Entries provided:
════════
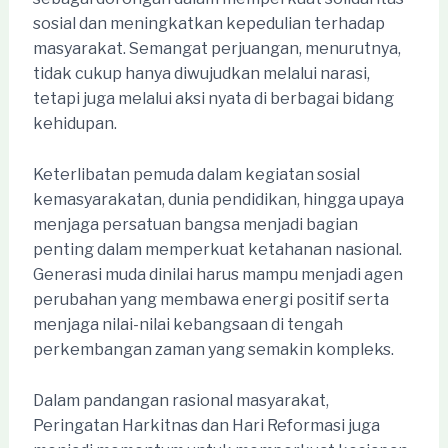
sosial dan meningkatkan kepedulian terhadap
masyarakat. Semangat perjuangan, menurutnya,
tidak cukup hanya diwujudkan melalui narasi,
tetapi juga melalui aksi nyata di berbagai bidang
kehidupan.
Keterlibatan pemuda dalam kegiatan sosial
kemasyarakatan, dunia pendidikan, hingga upaya
menjaga persatuan bangsa menjadi bagian
penting dalam memperkuat ketahanan nasional.
Generasi muda dinilai harus mampu menjadi agen
perubahan yang membawa energi positif serta
menjaga nilai-nilai kebangsaan di tengah
perkembangan zaman yang semakin kompleks.
Dalam pandangan rasional masyarakat,
Peringatan Harkitnas dan Hari Reformasi juga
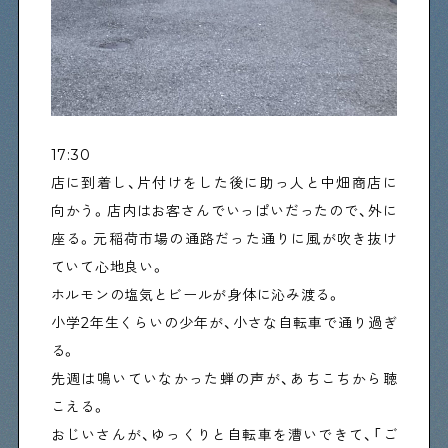
17:30
店に到着し、片付けをした後に助っ人と中畑商店に
向かう。店内はお客さんでいっぱいだったので、外に
座る。元稲荷市場の通路だった通りに風が吹き抜け
ていて心地良い。
ホルモンの塩気とビールが身体に沁み渡る。
小学2年生くらいの少年が、小さな自転車で通り過ぎ
る。
先週は鳴いていなかった蝉の声が、あちこちから聴
こえる。
おじいさんが、ゆっくりと自転車を漕いできて、「ご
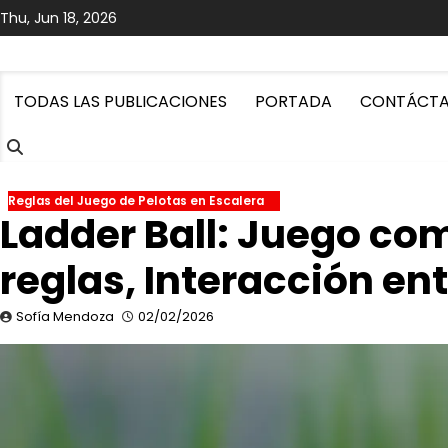
Skip
Thu, Jun 18, 2026
to
content
TODAS LAS PUBLICACIONES
PORTADA
CONTÁCT
Reglas del Juego de Pelotas en Escalera
Ladder Ball: Juego com
reglas, Interacción en
Sofía Mendoza
02/02/2026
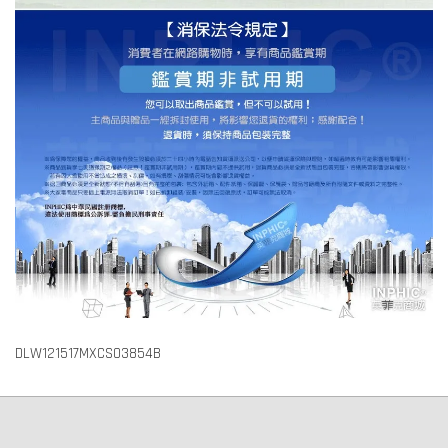
DLW121517MXCS03854B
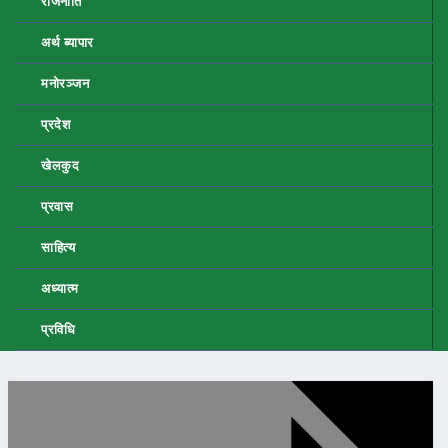
राजनीति
अर्थ ब्यापार
मनोरञ्जन
प्रदेश
खेलकुद
प्रवास
साहित्य
अध्यात्म
प्रविधि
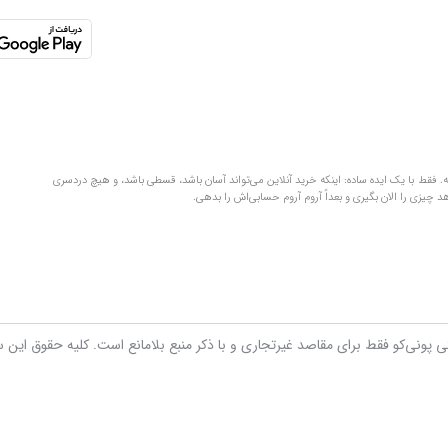
لفظ‌های قلمبه‌سلمبه. فقط با یک ایده ساده: اینکه خرید آنلاین می‌تواند آسان باشد، قسطی باشد، و هیچ دردسری
تی پونی‌کو فقط برای مقاصد غیرتجاری و با ذکر منبع بلامانع است. کلیه حقوق این 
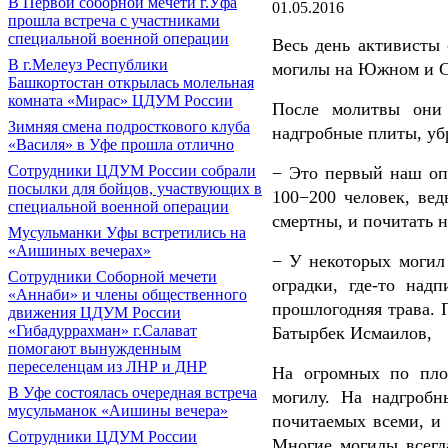
В Первой соборной мечети г.Уфа
01.05.2016
прошла встреча с участниками
специальной военной операции
Весь день активисты
В г.Мелеуз Республики
могилы на Южном и 
Башкортостан открылась молельная
комната «Мирас» ЦДУМ России
После молитвы они 
Зимняя смена подросткового клуба
надгробные плиты, уб
«Василя» в Уфе прошла отлично
Сотрудники ЦДУМ России собрали
− Это первый наш оп
посылки для бойцов, участвующих в
100−200 человек, ве
специальной военной операции
смертны, и почитать 
Мусульманки Уфы встретились на
«Аишиных вечерах»
− У некоторых могил 
Сотрудники Соборной мечети
оградки, где-то над
«Аннаби» и члены общественного
прошлогодняя трава. П
движения ЦДУМ России
«Гибадуррахман» г.Салават
Батырбек Исмаилов,
помогают вынужденным
переселенцам из ЛНР и ДНР
На огромных по пло
В Уфе состоялась очередная встреча
могилу. На надгробн
мусульманок «Аишины вечера»
почитаемых всеми, и 
Сотрудники ЦДУМ России
Многие могилы всегд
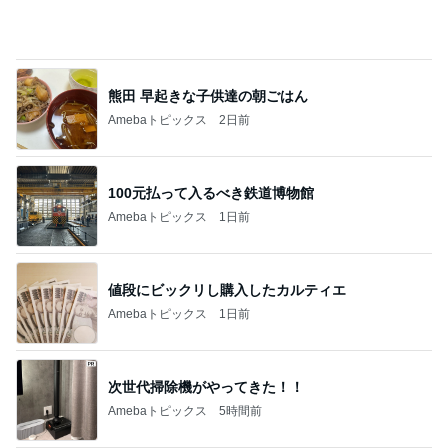
Amebaトピックス
2日前
100元払って入るべき鉄道博物館
Amebaトピックス
1日前
値段にビックリし購入したカルティエ
Amebaトピックス
1日前
次世代掃除機がやってきた！！
Amebaトピックス
5時間前
ガパオ丼と単品のカレーピラフ
Amebaトピックス
15時間前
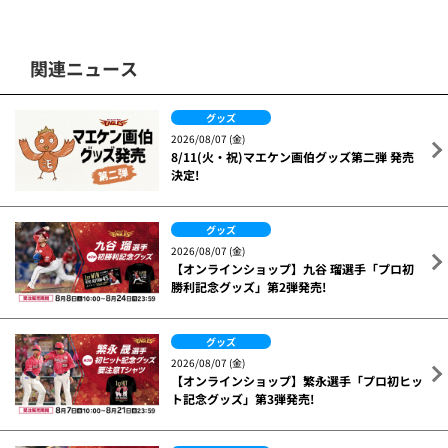
関連ニュース
グッズ
2026/08/07 (金)
8/11(火・祝)マエケン画伯グッズ第二弾 発売
決定!
グッズ
2026/08/07 (金)
【オンラインショップ】九谷 瑠選手「プロ初
勝利記念グッズ」第2弾発売!
グッズ
2026/08/07 (金)
【オンラインショップ】繁永選手「プロ初ヒッ
ト記念グッズ」第3弾発売!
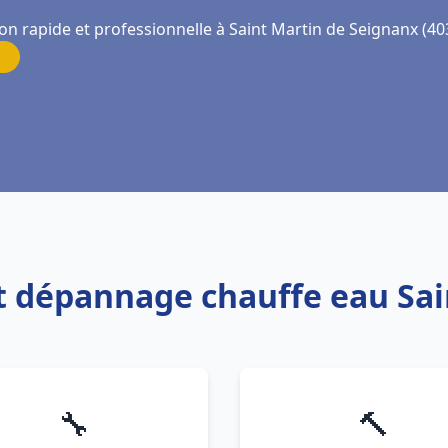
on rapide et professionnelle à Saint Martin de Seignanx (40
 et dépannage chauffe eau Sa
🔧
🔨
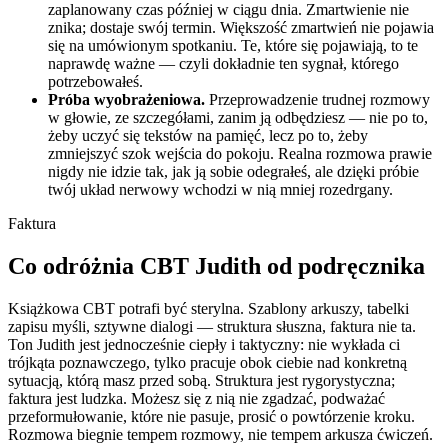
zaplanowany czas później w ciągu dnia. Zmartwienie nie
znika; dostaje swój termin. Większość zmartwień nie pojawia
się na umówionym spotkaniu. Te, które się pojawiają, to te
naprawdę ważne — czyli dokładnie ten sygnał, którego
potrzebowałeś.
Próba wyobrażeniowa.
Przeprowadzenie trudnej rozmowy
w głowie, ze szczegółami, zanim ją odbędziesz — nie po to,
żeby uczyć się tekstów na pamięć, lecz po to, żeby
zmniejszyć szok wejścia do pokoju. Realna rozmowa prawie
nigdy nie idzie tak, jak ją sobie odegrałeś, ale dzięki próbie
twój układ nerwowy wchodzi w nią mniej rozedrgany.
Faktura
Co odróżnia CBT Judith od podręcznika
Książkowa CBT potrafi być sterylna. Szablony arkuszy, tabelki
zapisu myśli, sztywne dialogi — struktura słuszna, faktura nie ta.
Ton Judith jest jednocześnie ciepły i taktyczny: nie wykłada ci
trójkąta poznawczego, tylko pracuje obok ciebie nad konkretną
sytuacją, którą masz przed sobą. Struktura jest rygorystyczna;
faktura jest ludzka. Możesz się z nią nie zgadzać, podważać
przeformułowanie, które nie pasuje, prosić o powtórzenie kroku.
Rozmowa biegnie tempem rozmowy, nie tempem arkusza ćwiczeń.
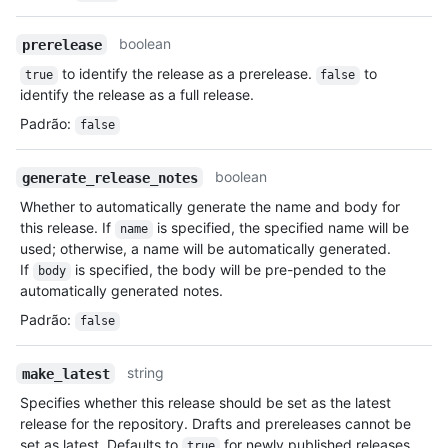
boolean
prerelease
to identify the release as a prerelease.
to
true
false
identify the release as a full release.
Padrão
:
false
boolean
generate_release_notes
Whether to automatically generate the name and body for
this release. If
is specified, the specified name will be
name
used; otherwise, a name will be automatically generated.
If
is specified, the body will be pre-pended to the
body
automatically generated notes.
Padrão
:
false
string
make_latest
Specifies whether this release should be set as the latest
release for the repository. Drafts and prereleases cannot be
set as latest. Defaults to
for newly published releases.
true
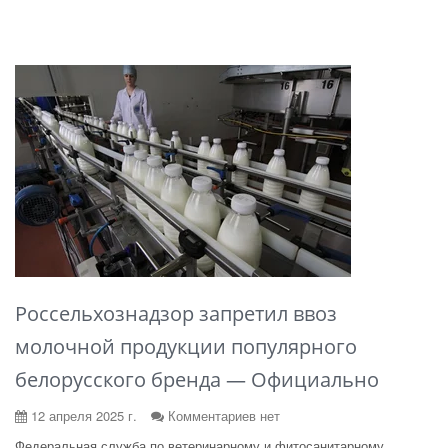
Россельхознадзор запретил ввоз
молочной продукции популярного
белорусского бренда — Официально
12 апреля 2025 г.
Комментариев нет
Федеральная служба по ветеринарному и фитосанитарному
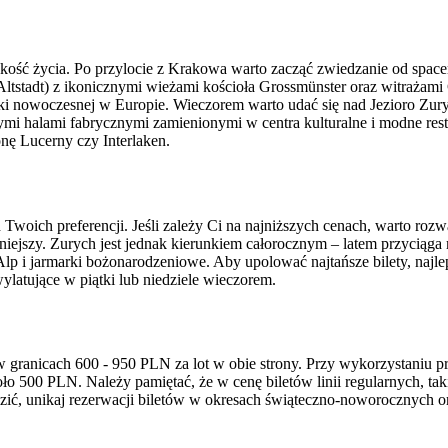
 jakość życia. Po przylocie z Krakowa warto zacząć zwiedzanie od spac
ltstadt) z ikonicznymi wieżami kościoła Grossmünster oraz witrażami
ki nowoczesnej w Europie. Wieczorem warto udać się nad Jezioro Zurys
ymi halami fabrycznymi zamienionymi w centra kulturalne i modne res
nę Lucerny czy Interlaken.
Twoich preferencji. Jeśli zależy Ci na najniższych cenach, warto ro
 mniejszy. Zurych jest jednak kierunkiem całorocznym – latem przyciąga
Alp i jarmarki bożonarodzeniowe. Aby upolować najtańsze bilety, naj
ylatujące w piątki lub niedziele wieczorem.
w granicach 600 - 950 PLN za lot w obie strony. Przy wykorzystaniu 
ło 500 PLN. Należy pamiętać, że w cenę biletów linii regularnych, tak
ić, unikaj rezerwacji biletów w okresach świąteczno-noworocznych ora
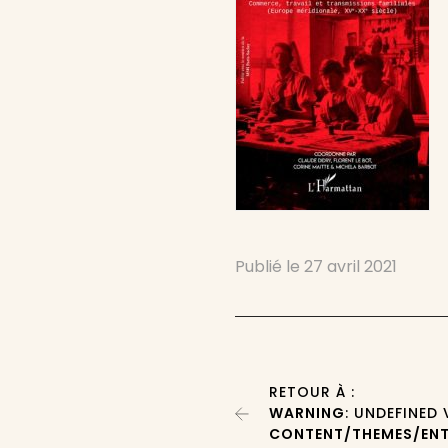
Publié le
27 avril 2021
RETOUR À :
WARNING
: UNDEFINED
CONTENT/THEMES/ENT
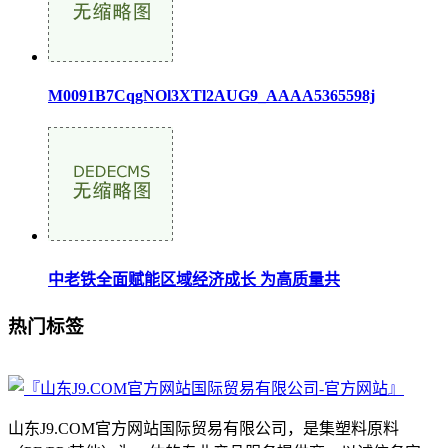
M0091B7CqgNOl3XTl2AUG9_AAAA5365598j
中老铁全面赋能区域经济成长 为高质量共
热门标签
山东J9.COM官方网站国际贸易有限公司，是集塑料原料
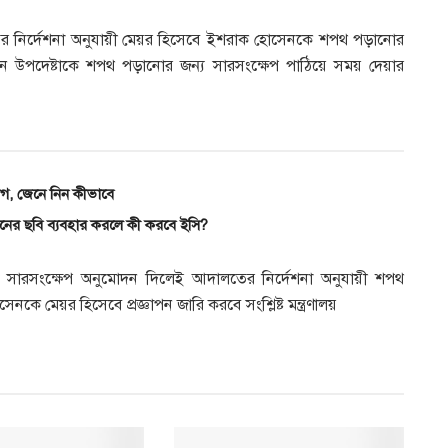
লতের নির্দেশনা অনুযায়ী মেয়র হিসেবে ইশরাক হোসেনকে শপথ পড়ানোর
প্রধান উপদেষ্টাকে শপথ পড়ানোর জন্য সারসংক্ষেপ পাঠিয়ে সময় দেয়ার
োগ, জেনে নিন কীভাবে
হমানের ছবি ব্যবহার করলে কী করবে ইসি?
্টা সারসংক্ষেপ অনুমোদন দিলেই আদালতের নির্দেশনা অনুযায়ী শপথ
ে মেয়র হিসেবে প্রজ্ঞাপন জারি করবে সংশ্লিষ্ট মন্ত্রণালয়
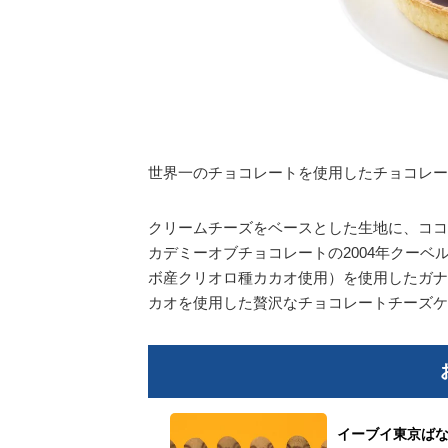
世界一のチョコレートを使用したチョコレー
クリームチーズをベースとした生地に、ココ
カデミーオブチョコレートの2004年クー
ボ産クリオロ種カカオ使用）を使用したガナ
カオを使用した贅沢なチョコレートチーズケ
イーブイ東京ばな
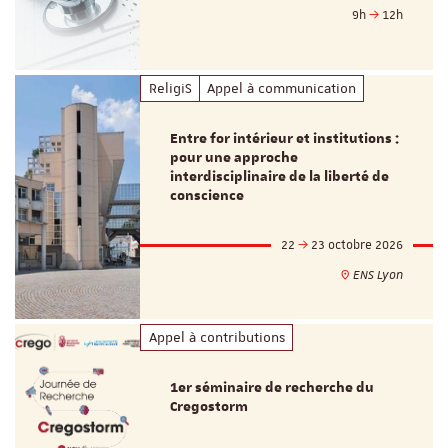
9h
12h
ReligiS
Appel à communication
Entre for intérieur et institutions :
pour une approche
interdisciplinaire de la liberté de
conscience
22
23 octobre 2026
ENS Lyon
Appel à contributions
1er séminaire de recherche du
Cregostorm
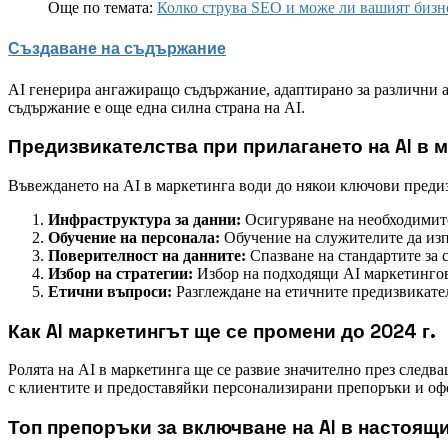
Още по темата:
Колко струва SEO и може ли вашият бизн
Създаване на съдържание
AI генерира ангажиращо съдържание, адаптирано за различни 
съдържание е още една силна страна на AI.
Предизвикателства при прилагането на AI в 
Въвеждането на AI в маркетинга води до някои ключови преди
Инфраструктура за данни:
Осигуряване на необходимите
Обучение на персонала:
Обучение на служителите да изп
Поверителност на данните:
Спазване на стандартите за 
Избор на стратегии:
Избор на подходящи AI маркетингов
Етични въпроси:
Разглеждане на етичните предизвикател
Как AI маркетингът ще се промени до 2024 г.
Ролята на AI в маркетинга ще се развие значително през следва
с клиентите и предоставяйки персонализирани препоръки и оф
Топ препоръки за включване на AI в настоящ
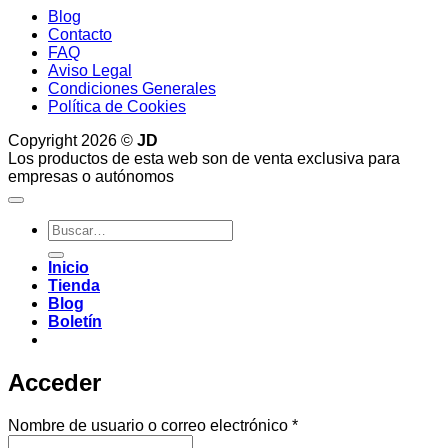
Blog
Contacto
FAQ
Aviso Legal
Condiciones Generales
Política de Cookies
Copyright 2026 ©
JD
Los productos de esta web son de venta exclusiva para
empresas o autónomos
Buscar
por:
Inicio
Tienda
Blog
Boletín
Acceder
Obligatorio
Nombre de usuario o correo electrónico
*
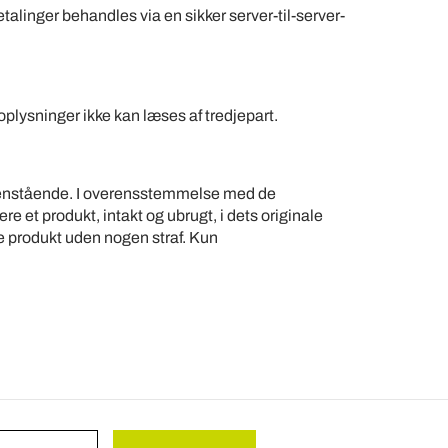
betalinger behandles via en sikker server-til-server-
oplysninger ikke kan læses af tredjepart.
venstående. I overensstemmelse med de
e et produkt, intakt og ubrugt, i dets originale
e produkt uden nogen straf. Kun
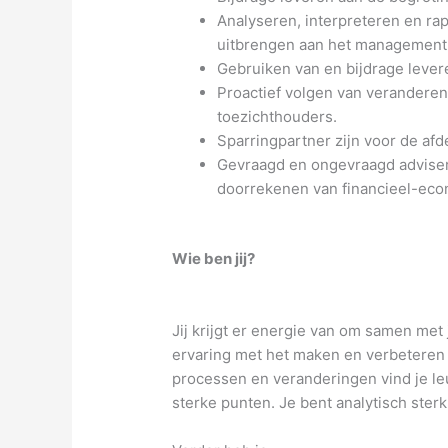
Analyseren, interpreteren en ra
uitbrengen aan het management 
Gebruiken van en bijdrage levere
Proactief volgen van verandere
toezichthouders.
Sparringpartner zijn voor de af
Gevraagd en ongevraagd advisere
doorrekenen van financieel-eco
Wie ben jij?
Jij krijgt er energie van om samen met
ervaring met het maken en verbeteren
processen en veranderingen vind je leu
sterke punten. Je bent analytisch ster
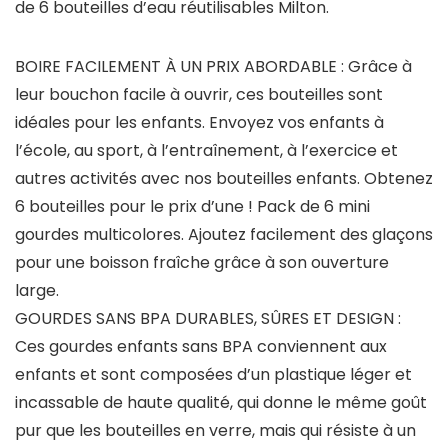
de 6 bouteilles d’eau réutilisables Milton.
BOIRE FACILEMENT À UN PRIX ABORDABLE : Grâce à
leur bouchon facile à ouvrir, ces bouteilles sont
idéales pour les enfants. Envoyez vos enfants à
l’école, au sport, à l’entraînement, à l’exercice et
autres activités avec nos bouteilles enfants. Obtenez
6 bouteilles pour le prix d’une ! Pack de 6 mini
gourdes multicolores. Ajoutez facilement des glaçons
pour une boisson fraîche grâce à son ouverture
large.
GOURDES SANS BPA DURABLES, SÛRES ET DESIGN :
Ces gourdes enfants sans BPA conviennent aux
enfants et sont composées d’un plastique léger et
incassable de haute qualité, qui donne le même goût
pur que les bouteilles en verre, mais qui résiste à un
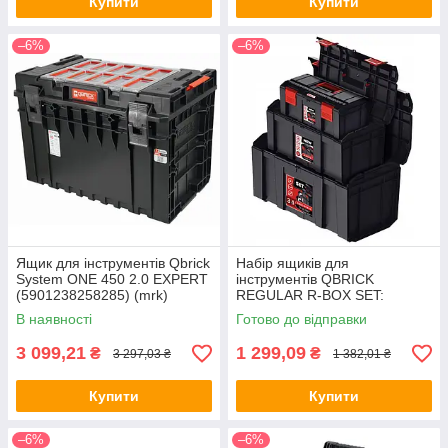
Купити
Купити
–6%
–6%
Ящик для інструментів Qbrick
Набір ящиків для
System ONE 450 2.0 EXPERT
інструментів QBRICK
(5901238258285) (mrk)
REGULAR R-BOX SET:
19+16+13 (5901238253938)
В наявності
Готово до відправки
(mrk)
3 099,21
1 299,09
₴
₴
3 297,03 ₴
1 382,01 ₴
Купити
Купити
–6%
–6%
════════
Task brief: Among the lines of the data, find every one that holds "pour" and copy it.

Answer to the exercise:
pour une approche
idéales pour les enfants. Envoyez vos enfants à
6 bouteilles pour le prix d’une ! Pack de 6 mini
pour une boisson fraîche grâce à son ouverture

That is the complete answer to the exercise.